A judge has ordered an Ohio-based carrier to pay two drivers deemed wrongfully terminated $302,000. The drivers were fired after refusing to drive when they discovered their carriers’ trucks did not have the proper information (company name or DOT number) displayed on the vehicles.
The U.S. Department of Labor had filed a lawsuit against the North Canton, Ohio-based Star Air Inc. and owner Robert R. Custer for firing the two drivers. One had been stopped by police in West Virginia and cited for hauling an excess load without a CDL, operating an overweight trailer and driving without a logbook.
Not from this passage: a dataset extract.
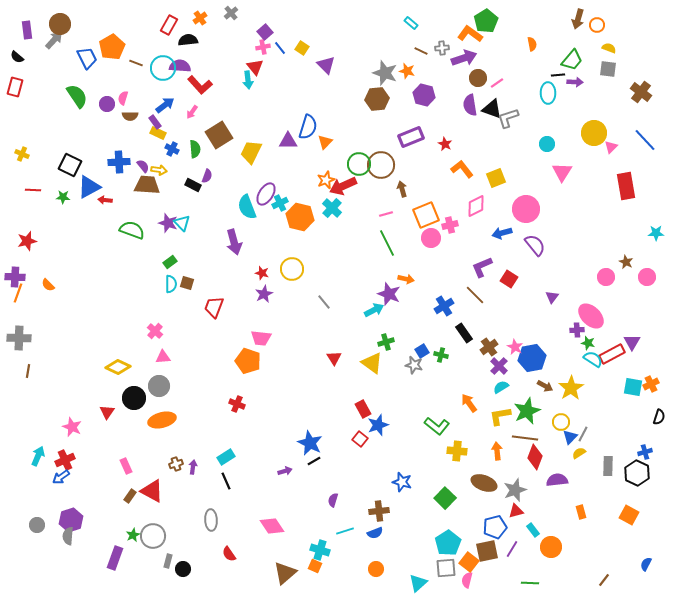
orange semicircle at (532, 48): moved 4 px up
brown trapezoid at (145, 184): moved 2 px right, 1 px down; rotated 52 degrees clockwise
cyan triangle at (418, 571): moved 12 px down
The truck also did not display the name of the company, its home base or its DOT number.
That driver told another driver about the situation, who was also operating without the proper display of information, and both refused to drive until the issues were resolved.
The company then fired both.
The judge presiding over the case ruled in favor of the Department of Labor, saying the termination of the drivers violated whistleblower protections in the 1982 Surface Transportation Assistance Act.
“No truck driver should be forced to drive while tired, sick or in violation of truck weight or hours-of-service requirements,” said David Michaels, assistant Secretary of Labor the DOL’s Occupational Safety and Health Administration. “OSHA will continue to defend America’s truck drivers against unscrupulous employers who unlawfully retaliate against drivers who assert their right to drive safely.”
The judge ordered the company to reinstate the drivers and pay them back wages. Star Air Inc. — along with successor company Akron Reserve Ammunition and company owner Custer — must pay the drivers the agreed-upon $302,000 over a three-year period.